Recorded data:
------------------------

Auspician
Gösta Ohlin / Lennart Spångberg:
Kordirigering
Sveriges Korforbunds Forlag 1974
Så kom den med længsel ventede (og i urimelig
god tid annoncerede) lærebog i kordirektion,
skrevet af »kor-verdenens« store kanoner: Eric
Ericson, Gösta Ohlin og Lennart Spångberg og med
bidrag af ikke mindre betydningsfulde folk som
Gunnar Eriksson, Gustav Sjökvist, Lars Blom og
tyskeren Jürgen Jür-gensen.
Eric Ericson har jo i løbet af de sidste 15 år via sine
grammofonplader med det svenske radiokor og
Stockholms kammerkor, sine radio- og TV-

------------------------

▶ _WHAT YOU HAVE TO DO_: Extract all the entries word for word.

▶ _RESULT OF THE EXERCISE_:
Auspician
Gösta Ohlin / Lennart Spångberg:
Kordirigering
Sveriges Korforbunds Forlag 1974
Så kom den med længsel ventede (og i urimelig
god tid annoncerede) lærebog i kordirektion,
skrevet af »kor-verdenens« store kanoner: Eric
Ericson, Gösta Ohlin og Lennart Spångberg og med
bidrag af ikke mindre betydningsfulde folk som
Gunnar Eriksson, Gustav Sjökvist, Lars Blom og
tyskeren Jürgen Jür-gensen.
Eric Ericson har jo i løbet af de sidste 15 år via sine
grammofonplader med det svenske radiokor og
Stockholms kammerkor, sine radio- og TV-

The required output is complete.